#### WORK INSTRUCTIONS:
With the images removed, transcribe the listing that follows exactly.

#### RECORDS FOR THE TASK:
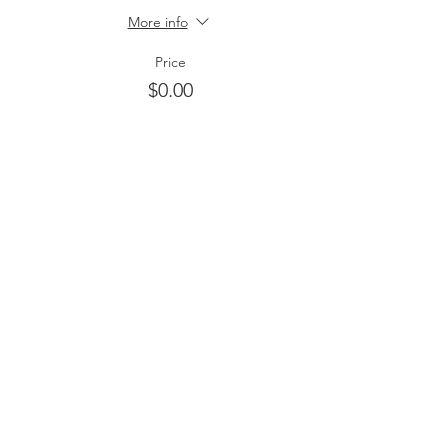
More info
Price
$0.00
Share this event
HOME
ABOUT
About Estrella
EVENTS
Building Love That Lasts
Dinner In The Park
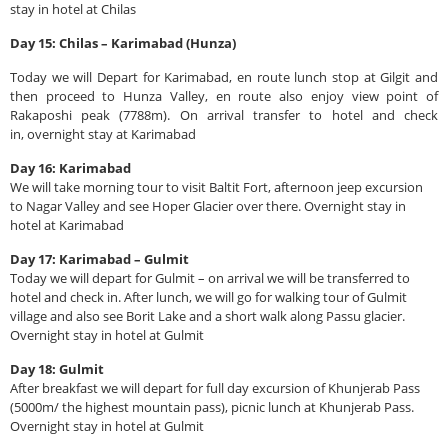
stay in hotel at Chilas
Day 15: Chilas – Karimabad (Hunza)
Today we will Depart for Karimabad, en route lunch stop at Gilgit and
then proceed to Hunza Valley, en route also enjoy view point of
Rakaposhi peak (7788m). On arrival transfer to hotel and check
in, overnight stay at Karimabad
Day 16: Karimabad
We will take morning tour to visit Baltit Fort, afternoon jeep excursion
to Nagar Valley and see Hoper Glacier over there. Overnight stay in
hotel at Karimabad
Day 17: Karimabad – Gulmit
Today we will depart for Gulmit – on arrival we will be transferred to
hotel and check in. After lunch, we will go for walking tour of Gulmit
village and also see Borit Lake and a short walk along Passu glacier.
Overnight stay in hotel at Gulmit
Day 18: Gulmit
After breakfast we will depart for full day excursion of Khunjerab Pass
(5000m/ the highest mountain pass), picnic lunch at Khunjerab Pass.
Overnight stay in hotel at Gulmit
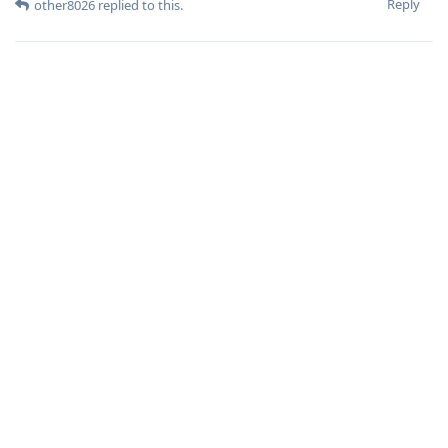
Reply
other8026
replied to this.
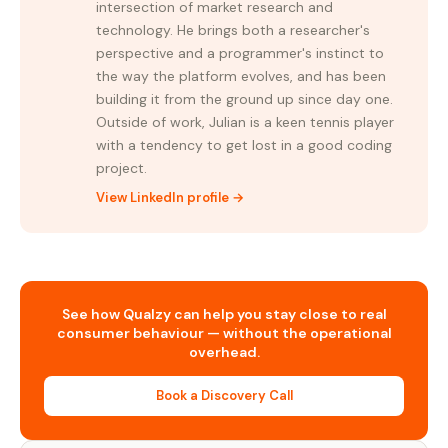
intersection of market research and
technology. He brings both a researcher's
perspective and a programmer's instinct to
the way the platform evolves, and has been
building it from the ground up since day one.
Outside of work, Julian is a keen tennis player
with a tendency to get lost in a good coding
project.
View LinkedIn profile →
See how Qualzy can help you stay close to real
consumer behaviour — without the operational
overhead.
Book a Discovery Call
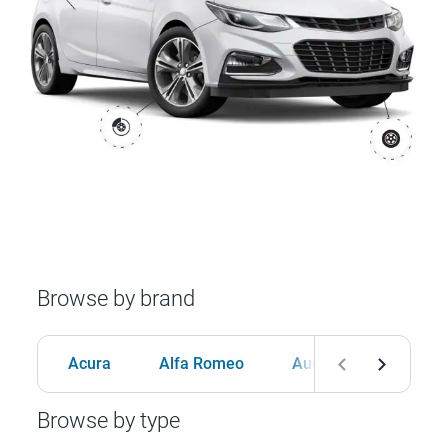
Browse by brand
Acura
Alfa Romeo
Audi
BMW
Browse by type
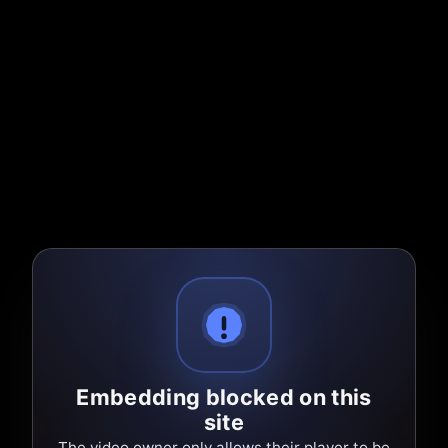
Embedding blocked on this
site
The video owner only allows their player to be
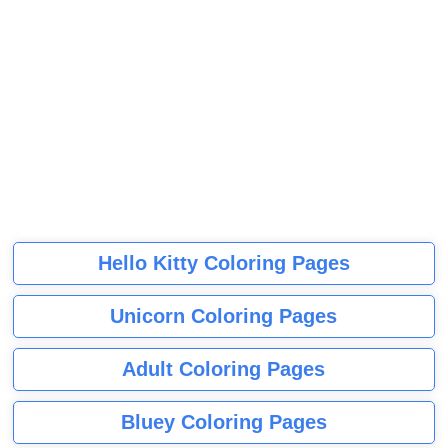
Hello Kitty Coloring Pages
Unicorn Coloring Pages
Adult Coloring Pages
Bluey Coloring Pages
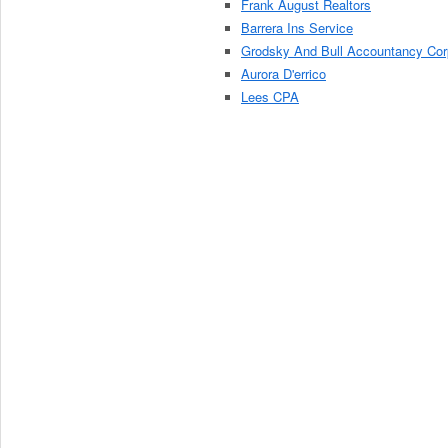
Frank August Realtors
Barrera Ins Service
Grodsky And Bull Accountancy Cor
Aurora D'errico
Lees CPA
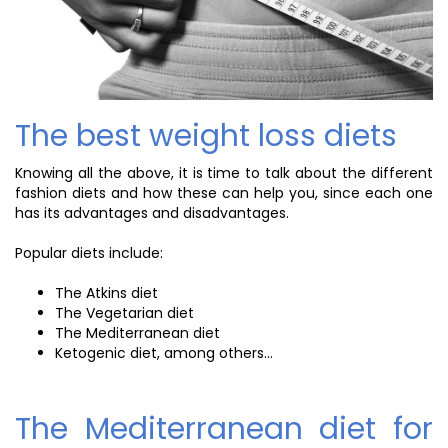
The best weight loss diets
Knowing all the above, it is time to talk about the different
fashion diets and how these can help you, since each one
has its advantages and disadvantages.
Popular diets include:
The Atkins diet
The Vegetarian diet
The Mediterranean diet
Ketogenic diet, among others...
The Mediterranean diet for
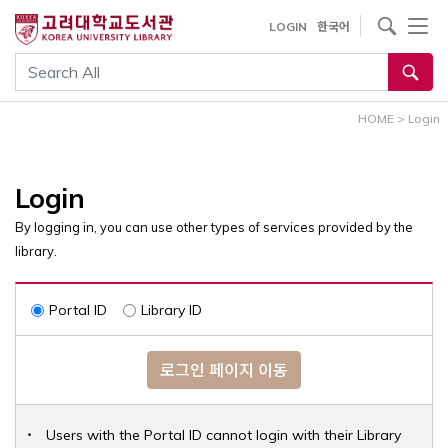
내
사이트내 검색
LOGIN
한국어
용
으
통합검색
로
건
HOME
>
Login
너
뛰
기
Login
By logging in, you can use other types of services provided by the
library.
Portal ID
Library ID
로그인 페이지 이동
Users with the Portal ID cannot login with their Library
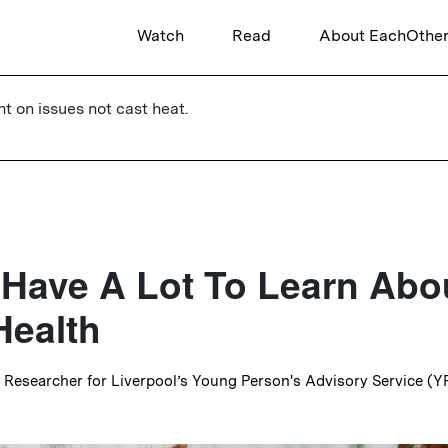
Watch
Read
About EachOthe
ht on issues not cast heat.
l Have A Lot To Learn Abo
Health
r Researcher for Liverpool’s Young Person's Advisory Service (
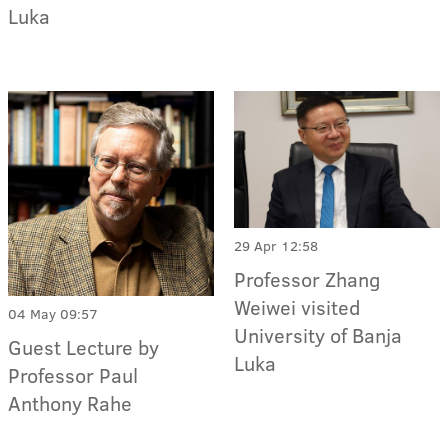
Luka
29 Apr 12:58
Professor Zhang
Weiwei visited
04 May 09:57
University of Banja
Guest Lecture by
Luka
Professor Paul
Anthony Rahe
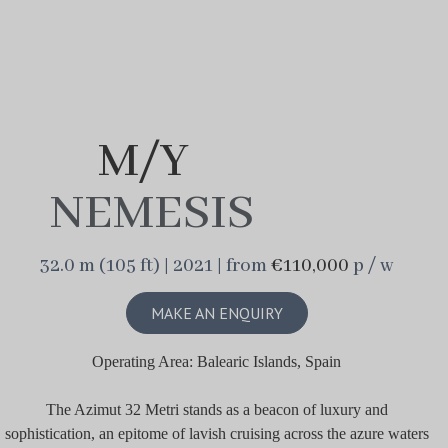
M/Y
NEMESIS
32.0 m (105 ft) | 2021 | from
€110,000
p / w
MAKE AN ENQUIRY
Operating Area: Balearic Islands, Spain
The Azimut 32 Metri stands as a beacon of luxury and
sophistication, an epitome of lavish cruising across the azure waters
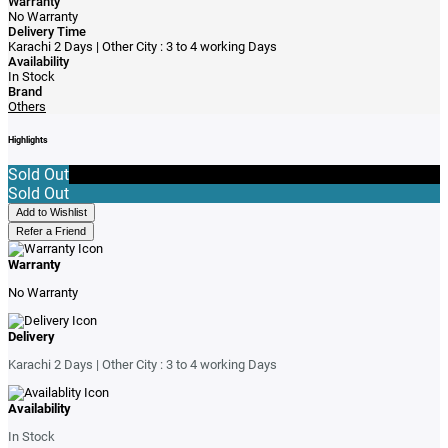
Warranty
No Warranty
Delivery Time
Karachi 2 Days | Other City : 3 to 4 working Days
Availability
In Stock
Brand
Others
Highlights
Sold Out
Sold Out
Add to Wishlist
Refer a Friend
Warranty
No Warranty
Delivery
Karachi 2 Days | Other City : 3 to 4 working Days
Availability
In Stock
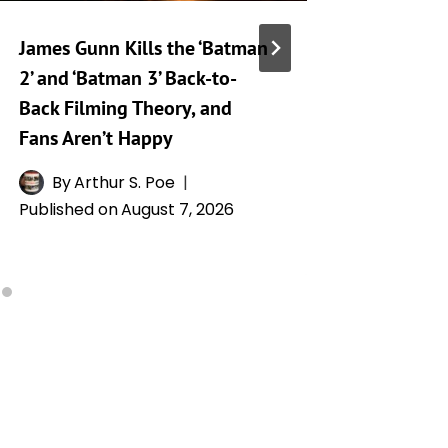
James Gunn Kills the ‘Batman
‘Silo’ S
2’ and ‘Batman 3’ Back-to-
Release
Back Filming Theory, and
Drops o
Fans Aren’t Happy
By
L
Publishe
By
Arthur S. Poe
Published on
August 7, 2026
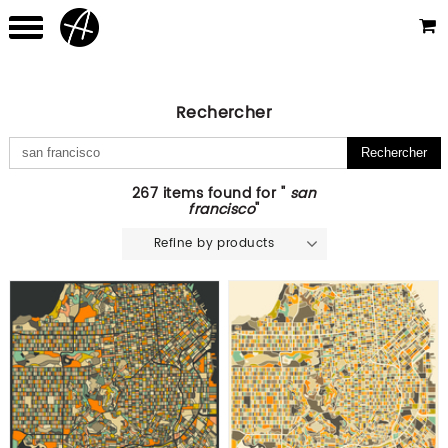
Rechercher
267 items found for "
san
francisco
"
Refine by products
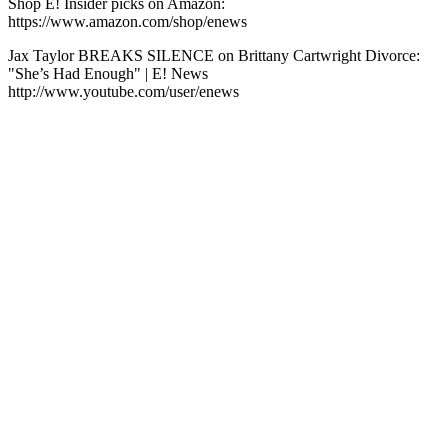
Shop E! Insider picks on Amazon:
https://www.amazon.com/shop/enews
Jax Taylor BREAKS SILENCE on Brittany Cartwright Divorce:
"She’s Had Enough" | E! News
http://www.youtube.com/user/enews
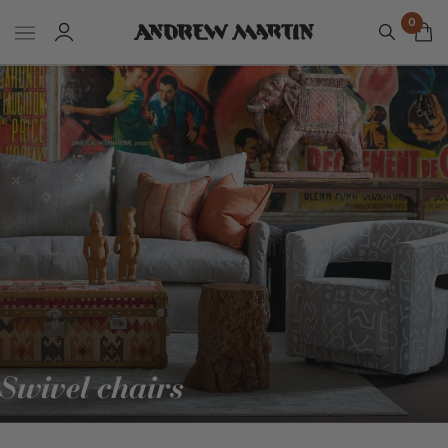
0
Swivel chairs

#### TASK RESPONSE:
More info
Price
$0.00
Share this event
HOME
ABOUT
About Estrella
EVENTS
Building Love That Lasts
Dinner In The Park
stay in hotel at Chilas
Day 15: Chilas – Karimabad (Hunza)
Today we will Depart for Karimabad, en route lunch stop at Gilgit and
then proceed to Hunza Valley, en route also enjoy view point of
Rakaposhi peak (7788m). On arrival transfer to hotel and check
in, overnight stay at Karimabad
Day 16: Karimabad
We will take morning tour to visit Baltit Fort, afternoon jeep excursion
to Nagar Valley and see Hoper Glacier over there. Overnight stay in
hotel at Karimabad
Day 17: Karimabad – Gulmit
Today we will depart for Gulmit – on arrival we will be transferred to
hotel and check in. After lunch, we will go for walking tour of Gulmit
village and also see Borit Lake and a short walk along Passu glacier.
Overnight stay in hotel at Gulmit
Day 18: Gulmit
After breakfast we will depart for full day excursion of Khunjerab Pass
(5000m/ the highest mountain pass), picnic lunch at Khunjerab Pass.
Overnight stay in hotel at Gulmit
Reply
other8026
replied to this.
intersection of market research and
technology. He brings both a researcher's
perspective and a programmer's instinct to
the way the platform evolves, and has been
building it from the ground up since day one.
Outside of work, Julian is a keen tennis player
with a tendency to get lost in a good coding
project.
View LinkedIn profile →
See how Qualzy can help you stay close to real
consumer behaviour — without the operational
overhead.
Book a Discovery Call
Browse by brand
Acura
Alfa Romeo
Audi
BMW
Browse by type
Embedding blocked on this
site
The video owner only allows their player to be
Hello Kitty Coloring Pages
Unicorn Coloring Pages
Adult Coloring Pages
Bluey Coloring Pages
Frank August Realtors
Barrera Ins Service
Grodsky And Bull Accountancy Cor
Aurora D'errico
Lees CPA
The best weight loss diets
Knowing all the above, it is time to talk about the different
fashion diets and how these can help you, since each one
has its advantages and disadvantages.
Popular diets include:
The Atkins diet
The Vegetarian diet
The Mediterranean diet
Ketogenic diet, among others...
The Mediterranean diet for
내
사이트내 검색
LOGIN
한국어
용
으
통합검색
로
건
HOME
>
Login
너
뛰
기
Login
By logging in, you can use other types of services provided by the
library.
Portal ID
Library ID
로그인 페이지 이동
Users with the Portal ID cannot login with their Library
Watch
Read
About EachOthe
ht on issues not cast heat.
l Have A Lot To Learn Abo
Health
r Researcher for Liverpool’s Young Person's Advisory Service (
Luka
29 Apr 12:58
Professor Zhang
Weiwei visited
04 May 09:57
University of Banja
Guest Lecture by
Luka
Professor Paul
Anthony Rahe
M/Y
NEMESIS
32.0 m (105 ft) | 2021 | from
€110,000
p / w
MAKE AN ENQUIRY
Operating Area: Balearic Islands, Spain
The Azimut 32 Metri stands as a beacon of luxury and
sophistication, an epitome of lavish cruising across the azure waters
Warranty
No Warranty
Delivery Time
Karachi 2 Days | Other City : 3 to 4 working Days
Availability
In Stock
Brand
Others
Highlights
Sold Out
Sold Out
Add to Wishlist
Refer a Friend
Warranty
No Warranty
Delivery
Karachi 2 Days | Other City : 3 to 4 working Days
Availability
In Stock
James Gunn Kills the ‘Batman
‘Silo’ S
2’ and ‘Batman 3’ Back-to-
Release
Back Filming Theory, and
Drops o
Fans Aren’t Happy
By
L
Publishe
By
Arthur S. Poe
Published on
August 7, 2026
Rechercher
267 items found for "
san
francisco
"
Refine by products
Shop E! Insider picks on Amazon:
https://www.amazon.com/shop/enews
Jax Taylor BREAKS SILENCE on Brittany Cartwright Divorce:
"She’s Had Enough" | E! News
http://www.youtube.com/user/enews
0
Swivel chairs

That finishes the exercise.